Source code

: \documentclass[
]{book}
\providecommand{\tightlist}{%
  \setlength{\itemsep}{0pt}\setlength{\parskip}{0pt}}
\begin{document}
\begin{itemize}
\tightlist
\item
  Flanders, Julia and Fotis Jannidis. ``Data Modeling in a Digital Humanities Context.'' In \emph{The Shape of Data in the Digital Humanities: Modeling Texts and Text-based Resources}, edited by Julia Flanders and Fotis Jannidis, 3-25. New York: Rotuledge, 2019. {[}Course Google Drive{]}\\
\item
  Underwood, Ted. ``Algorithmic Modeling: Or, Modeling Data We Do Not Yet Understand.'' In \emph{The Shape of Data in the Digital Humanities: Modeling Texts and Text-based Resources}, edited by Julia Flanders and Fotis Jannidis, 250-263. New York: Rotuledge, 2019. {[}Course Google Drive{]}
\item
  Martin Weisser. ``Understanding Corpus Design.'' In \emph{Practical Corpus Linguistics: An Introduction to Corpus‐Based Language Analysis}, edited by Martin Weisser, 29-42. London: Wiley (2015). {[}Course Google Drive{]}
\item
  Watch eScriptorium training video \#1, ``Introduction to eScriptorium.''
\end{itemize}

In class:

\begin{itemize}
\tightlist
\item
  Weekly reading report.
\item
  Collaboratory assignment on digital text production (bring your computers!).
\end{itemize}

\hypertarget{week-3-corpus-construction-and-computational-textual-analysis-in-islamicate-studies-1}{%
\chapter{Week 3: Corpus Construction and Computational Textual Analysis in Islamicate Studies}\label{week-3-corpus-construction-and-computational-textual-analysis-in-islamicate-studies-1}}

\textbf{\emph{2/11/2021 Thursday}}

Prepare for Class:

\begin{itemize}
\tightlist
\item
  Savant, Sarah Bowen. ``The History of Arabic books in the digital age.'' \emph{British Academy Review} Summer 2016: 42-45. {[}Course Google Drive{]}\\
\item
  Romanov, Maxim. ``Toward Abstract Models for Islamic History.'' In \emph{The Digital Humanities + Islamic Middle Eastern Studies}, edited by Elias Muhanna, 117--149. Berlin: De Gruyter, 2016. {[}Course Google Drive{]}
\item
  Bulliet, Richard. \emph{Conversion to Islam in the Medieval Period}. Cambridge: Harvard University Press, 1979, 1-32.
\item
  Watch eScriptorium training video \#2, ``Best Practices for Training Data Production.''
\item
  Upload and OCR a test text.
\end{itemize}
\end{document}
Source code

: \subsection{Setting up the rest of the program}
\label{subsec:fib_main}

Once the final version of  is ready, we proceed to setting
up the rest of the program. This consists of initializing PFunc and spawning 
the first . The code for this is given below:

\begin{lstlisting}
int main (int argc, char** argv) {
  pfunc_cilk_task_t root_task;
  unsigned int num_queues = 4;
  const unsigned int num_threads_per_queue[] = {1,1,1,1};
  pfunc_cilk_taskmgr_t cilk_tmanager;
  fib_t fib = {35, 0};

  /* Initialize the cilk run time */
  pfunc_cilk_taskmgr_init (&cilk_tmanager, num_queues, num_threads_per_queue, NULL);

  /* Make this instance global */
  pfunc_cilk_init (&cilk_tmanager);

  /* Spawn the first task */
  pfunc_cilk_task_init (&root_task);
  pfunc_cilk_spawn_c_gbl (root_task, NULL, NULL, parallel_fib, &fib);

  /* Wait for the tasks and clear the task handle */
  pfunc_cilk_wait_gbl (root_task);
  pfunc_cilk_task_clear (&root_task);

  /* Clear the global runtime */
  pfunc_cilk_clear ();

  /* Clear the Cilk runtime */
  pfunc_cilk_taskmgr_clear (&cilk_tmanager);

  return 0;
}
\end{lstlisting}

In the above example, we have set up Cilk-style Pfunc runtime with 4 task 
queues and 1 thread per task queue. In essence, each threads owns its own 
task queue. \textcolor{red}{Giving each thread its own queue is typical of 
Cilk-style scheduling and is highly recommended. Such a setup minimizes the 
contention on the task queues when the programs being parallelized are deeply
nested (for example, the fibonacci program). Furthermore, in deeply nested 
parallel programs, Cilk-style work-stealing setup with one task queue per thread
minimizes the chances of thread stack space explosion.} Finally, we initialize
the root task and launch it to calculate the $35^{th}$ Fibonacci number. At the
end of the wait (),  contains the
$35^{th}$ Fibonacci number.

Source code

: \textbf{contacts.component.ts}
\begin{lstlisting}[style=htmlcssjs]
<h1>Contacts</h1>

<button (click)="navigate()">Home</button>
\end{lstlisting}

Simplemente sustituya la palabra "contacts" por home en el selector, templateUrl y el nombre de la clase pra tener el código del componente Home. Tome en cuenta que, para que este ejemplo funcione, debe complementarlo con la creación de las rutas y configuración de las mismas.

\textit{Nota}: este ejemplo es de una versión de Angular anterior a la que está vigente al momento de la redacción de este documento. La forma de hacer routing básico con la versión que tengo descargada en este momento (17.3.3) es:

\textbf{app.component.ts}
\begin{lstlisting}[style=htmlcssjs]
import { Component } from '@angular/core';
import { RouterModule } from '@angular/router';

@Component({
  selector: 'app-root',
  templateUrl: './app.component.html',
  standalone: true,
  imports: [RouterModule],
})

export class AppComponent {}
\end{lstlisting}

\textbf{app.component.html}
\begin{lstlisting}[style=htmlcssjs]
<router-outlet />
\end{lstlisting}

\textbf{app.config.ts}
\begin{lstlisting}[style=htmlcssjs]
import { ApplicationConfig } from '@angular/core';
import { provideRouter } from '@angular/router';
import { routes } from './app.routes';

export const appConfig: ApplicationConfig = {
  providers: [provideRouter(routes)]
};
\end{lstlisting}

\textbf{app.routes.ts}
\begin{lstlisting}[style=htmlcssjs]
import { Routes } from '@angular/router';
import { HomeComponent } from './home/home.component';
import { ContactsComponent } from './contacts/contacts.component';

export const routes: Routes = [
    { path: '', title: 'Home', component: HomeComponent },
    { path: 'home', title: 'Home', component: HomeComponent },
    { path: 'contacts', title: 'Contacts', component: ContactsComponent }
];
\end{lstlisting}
■ ■ ■ ■ ■ ■ ■
[Required action] Gather every line from the entries above where the word "example" appears, and copy them.

[Result of the exercise]
In the above example, we have set up Cilk-style Pfunc runtime with 4 task 
nested (for example, the fibonacci program). Furthermore, in deeply nested 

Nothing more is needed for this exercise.